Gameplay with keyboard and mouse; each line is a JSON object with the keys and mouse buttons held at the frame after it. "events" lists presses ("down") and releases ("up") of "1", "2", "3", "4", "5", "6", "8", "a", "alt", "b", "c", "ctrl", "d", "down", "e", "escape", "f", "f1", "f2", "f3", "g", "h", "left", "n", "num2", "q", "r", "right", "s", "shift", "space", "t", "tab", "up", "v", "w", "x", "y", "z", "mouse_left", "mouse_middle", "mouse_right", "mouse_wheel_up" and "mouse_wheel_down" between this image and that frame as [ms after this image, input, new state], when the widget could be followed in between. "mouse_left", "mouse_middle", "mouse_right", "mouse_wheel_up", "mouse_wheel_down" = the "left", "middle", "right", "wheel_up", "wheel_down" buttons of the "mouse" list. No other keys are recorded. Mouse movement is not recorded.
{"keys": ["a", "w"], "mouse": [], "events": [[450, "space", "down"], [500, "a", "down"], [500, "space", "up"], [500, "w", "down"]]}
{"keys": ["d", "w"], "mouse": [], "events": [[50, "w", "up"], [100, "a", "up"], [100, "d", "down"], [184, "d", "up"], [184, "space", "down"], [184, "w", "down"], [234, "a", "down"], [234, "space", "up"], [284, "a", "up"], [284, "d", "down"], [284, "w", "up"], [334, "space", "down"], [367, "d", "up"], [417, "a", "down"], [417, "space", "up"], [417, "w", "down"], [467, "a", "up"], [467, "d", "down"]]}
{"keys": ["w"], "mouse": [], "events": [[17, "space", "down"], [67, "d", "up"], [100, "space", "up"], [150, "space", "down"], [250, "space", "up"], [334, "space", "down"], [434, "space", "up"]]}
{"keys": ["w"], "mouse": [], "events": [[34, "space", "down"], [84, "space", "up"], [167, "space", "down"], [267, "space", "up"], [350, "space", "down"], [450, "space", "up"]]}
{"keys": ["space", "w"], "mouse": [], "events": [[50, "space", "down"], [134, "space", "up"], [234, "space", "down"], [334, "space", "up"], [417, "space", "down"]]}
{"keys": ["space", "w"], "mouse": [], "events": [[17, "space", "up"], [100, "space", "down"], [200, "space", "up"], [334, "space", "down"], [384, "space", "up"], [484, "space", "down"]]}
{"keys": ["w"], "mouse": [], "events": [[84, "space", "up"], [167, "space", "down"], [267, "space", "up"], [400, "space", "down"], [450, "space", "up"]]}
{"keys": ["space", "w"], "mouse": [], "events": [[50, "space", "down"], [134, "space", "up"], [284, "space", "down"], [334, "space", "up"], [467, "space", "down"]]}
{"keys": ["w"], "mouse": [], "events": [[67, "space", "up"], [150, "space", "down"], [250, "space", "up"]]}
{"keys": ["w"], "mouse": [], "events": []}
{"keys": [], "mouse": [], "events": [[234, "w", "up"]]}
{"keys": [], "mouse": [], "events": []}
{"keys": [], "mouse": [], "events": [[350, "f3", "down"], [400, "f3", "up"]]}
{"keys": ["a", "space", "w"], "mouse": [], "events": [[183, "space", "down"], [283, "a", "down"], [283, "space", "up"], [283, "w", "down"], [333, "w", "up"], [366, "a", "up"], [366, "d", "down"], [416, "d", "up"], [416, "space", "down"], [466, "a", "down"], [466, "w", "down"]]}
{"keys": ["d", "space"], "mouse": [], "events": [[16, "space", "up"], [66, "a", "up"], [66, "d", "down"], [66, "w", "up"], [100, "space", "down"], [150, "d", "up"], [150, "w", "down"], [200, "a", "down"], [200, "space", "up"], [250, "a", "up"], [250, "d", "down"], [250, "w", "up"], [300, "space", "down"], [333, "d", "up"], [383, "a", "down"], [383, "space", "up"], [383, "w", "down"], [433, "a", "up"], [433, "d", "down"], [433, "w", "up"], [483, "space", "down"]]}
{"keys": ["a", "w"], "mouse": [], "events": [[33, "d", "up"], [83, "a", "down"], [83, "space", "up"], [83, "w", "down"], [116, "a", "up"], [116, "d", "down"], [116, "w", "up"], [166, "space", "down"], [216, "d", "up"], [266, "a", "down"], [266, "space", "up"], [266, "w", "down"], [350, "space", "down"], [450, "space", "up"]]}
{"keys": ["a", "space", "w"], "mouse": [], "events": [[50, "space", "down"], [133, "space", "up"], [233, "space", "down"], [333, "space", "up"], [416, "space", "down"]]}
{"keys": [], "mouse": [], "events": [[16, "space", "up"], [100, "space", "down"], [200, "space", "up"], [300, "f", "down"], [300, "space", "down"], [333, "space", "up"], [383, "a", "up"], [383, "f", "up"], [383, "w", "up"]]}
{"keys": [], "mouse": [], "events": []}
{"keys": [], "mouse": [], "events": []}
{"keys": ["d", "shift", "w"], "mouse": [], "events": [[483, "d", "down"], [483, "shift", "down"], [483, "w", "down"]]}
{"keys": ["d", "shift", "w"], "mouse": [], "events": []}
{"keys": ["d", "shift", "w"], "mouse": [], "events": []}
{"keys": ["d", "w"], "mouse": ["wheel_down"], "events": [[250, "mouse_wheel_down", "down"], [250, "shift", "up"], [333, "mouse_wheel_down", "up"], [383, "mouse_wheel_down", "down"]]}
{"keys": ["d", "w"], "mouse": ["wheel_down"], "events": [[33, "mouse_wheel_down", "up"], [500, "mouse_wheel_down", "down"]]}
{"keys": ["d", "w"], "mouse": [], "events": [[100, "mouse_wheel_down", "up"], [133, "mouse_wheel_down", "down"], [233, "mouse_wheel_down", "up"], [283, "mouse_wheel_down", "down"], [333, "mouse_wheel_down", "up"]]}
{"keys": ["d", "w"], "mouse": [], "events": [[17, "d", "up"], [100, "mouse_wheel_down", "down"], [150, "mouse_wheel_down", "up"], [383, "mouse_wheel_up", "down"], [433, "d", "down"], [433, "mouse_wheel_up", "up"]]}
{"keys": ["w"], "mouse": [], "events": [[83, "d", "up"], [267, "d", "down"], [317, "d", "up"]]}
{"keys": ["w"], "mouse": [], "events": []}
:::
ACTIVITY: A word-for-word copy of the full listing is required.

WRITTEN REPLY:
Gameplay with keyboard and mouse; each line is a JSON object with the keys and mouse buttons held at the frame after it. "events" lists presses ("down") and releases ("up") of "1", "2", "3", "4", "5", "6", "8", "a", "alt", "b", "c", "ctrl", "d", "down", "e", "escape", "f", "f1", "f2", "f3", "g", "h", "left", "n", "num2", "q", "r", "right", "s", "shift", "space", "t", "tab", "up", "v", "w", "x", "y", "z", "mouse_left", "mouse_middle", "mouse_right", "mouse_wheel_up" and "mouse_wheel_down" between this image and that frame as [ms after this image, input, new state], when the widget could be followed in between. "mouse_left", "mouse_middle", "mouse_right", "mouse_wheel_up", "mouse_wheel_down" = the "left", "middle", "right", "wheel_up", "wheel_down" buttons of the "mouse" list. No other keys are recorded. Mouse movement is not recorded.
{"keys": ["a", "w"], "mouse": [], "events": [[450, "space", "down"], [500, "a", "down"], [500, "space", "up"], [500, "w", "down"]]}
{"keys": ["d", "w"], "mouse": [], "events": [[50, "w", "up"], [100, "a", "up"], [100, "d", "down"], [184, "d", "up"], [184, "space", "down"], [184, "w", "down"], [234, "a", "down"], [234, "space", "up"], [284, "a", "up"], [284, "d", "down"], [284, "w", "up"], [334, "space", "down"], [367, "d", "up"], [417, "a", "down"], [417, "space", "up"], [417, "w", "down"], [467, "a", "up"], [467, "d", "down"]]}
{"keys": ["w"], "mouse": [], "events": [[17, "space", "down"], [67, "d", "up"], [100, "space", "up"], [150, "space", "down"], [250, "space", "up"], [334, "space", "down"], [434, "space", "up"]]}
{"keys": ["w"], "mouse": [], "events": [[34, "space", "down"], [84, "space", "up"], [167, "space", "down"], [267, "space", "up"], [350, "space", "down"], [450, "space", "up"]]}
{"keys": ["space", "w"], "mouse": [], "events": [[50, "space", "down"], [134, "space", "up"], [234, "space", "down"], [334, "space", "up"], [417, "space", "down"]]}
{"keys": ["space", "w"], "mouse": [], "events": [[17, "space", "up"], [100, "space", "down"], [200, "space", "up"], [334, "space", "down"], [384, "space", "up"], [484, "space", "down"]]}
{"keys": ["w"], "mouse": [], "events": [[84, "space", "up"], [167, "space", "down"], [267, "space", "up"], [400, "space", "down"], [450, "space", "up"]]}
{"keys": ["space", "w"], "mouse": [], "events": [[50, "space", "down"], [134, "space", "up"], [284, "space", "down"], [334, "space", "up"], [467, "space", "down"]]}
{"keys": ["w"], "mouse": [], "events": [[67, "space", "up"], [150, "space", "down"], [250, "space", "up"]]}
{"keys": ["w"], "mouse": [], "events": []}
{"keys": [], "mouse": [], "events": [[234, "w", "up"]]}
{"keys": [], "mouse": [], "events": []}
{"keys": [], "mouse": [], "events": [[350, "f3", "down"], [400, "f3", "up"]]}
{"keys": ["a", "space", "w"], "mouse": [], "events": [[183, "space", "down"], [283, "a", "down"], [283, "space", "up"], [283, "w", "down"], [333, "w", "up"], [366, "a", "up"], [366, "d", "down"], [416, "d", "up"], [416, "space", "down"], [466, "a", "down"], [466, "w", "down"]]}
{"keys": ["d", "space"], "mouse": [], "events": [[16, "space", "up"], [66, "a", "up"], [66, "d", "down"], [66, "w", "up"], [100, "space", "down"], [150, "d", "up"], [150, "w", "down"], [200, "a", "down"], [200, "space", "up"], [250, "a", "up"], [250, "d", "down"], [250, "w", "up"], [300, "space", "down"], [333, "d", "up"], [383, "a", "down"], [383, "space", "up"], [383, "w", "down"], [433, "a", "up"], [433, "d", "down"], [433, "w", "up"], [483, "space", "down"]]}
{"keys": ["a", "w"], "mouse": [], "events": [[33, "d", "up"], [83, "a", "down"], [83, "space", "up"], [83, "w", "down"], [116, "a", "up"], [116, "d", "down"], [116, "w", "up"], [166, "space", "down"], [216, "d", "up"], [266, "a", "down"], [266, "space", "up"], [266, "w", "down"], [350, "space", "down"], [450, "space", "up"]]}
{"keys": ["a", "space", "w"], "mouse": [], "events": [[50, "space", "down"], [133, "space", "up"], [233, "space", "down"], [333, "space", "up"], [416, "space", "down"]]}
{"keys": [], "mouse": [], "events": [[16, "space", "up"], [100, "space", "down"], [200, "space", "up"], [300, "f", "down"], [300, "space", "down"], [333, "space", "up"], [383, "a", "up"], [383, "f", "up"], [383, "w", "up"]]}
{"keys": [], "mouse": [], "events": []}
{"keys": [], "mouse": [], "events": []}
{"keys": ["d", "shift", "w"], "mouse": [], "events": [[483, "d", "down"], [483, "shift", "down"], [483, "w", "down"]]}
{"keys": ["d", "shift", "w"], "mouse": [], "events": []}
{"keys": ["d", "shift", "w"], "mouse": [], "events": []}
{"keys": ["d", "w"], "mouse": ["wheel_down"], "events": [[250, "mouse_wheel_down", "down"], [250, "shift", "up"], [333, "mouse_wheel_down", "up"], [383, "mouse_wheel_down", "down"]]}
{"keys": ["d", "w"], "mouse": ["wheel_down"], "events": [[33, "mouse_wheel_down", "up"], [500, "mouse_wheel_down", "down"]]}
{"keys": ["d", "w"], "mouse": [], "events": [[100, "mouse_wheel_down", "up"], [133, "mouse_wheel_down", "down"], [233, "mouse_wheel_down", "up"], [283, "mouse_wheel_down", "down"], [333, "mouse_wheel_down", "up"]]}
{"keys": ["d", "w"], "mouse": [], "events": [[17, "d", "up"], [100, "mouse_wheel_down", "down"], [150, "mouse_wheel_down", "up"], [383, "mouse_wheel_up", "down"], [433, "d", "down"], [433, "mouse_wheel_up", "up"]]}
{"keys": ["w"], "mouse": [], "events": [[83, "d", "up"], [267, "d", "down"], [317, "d", "up"]]}
{"keys": ["w"], "mouse": [], "events": []}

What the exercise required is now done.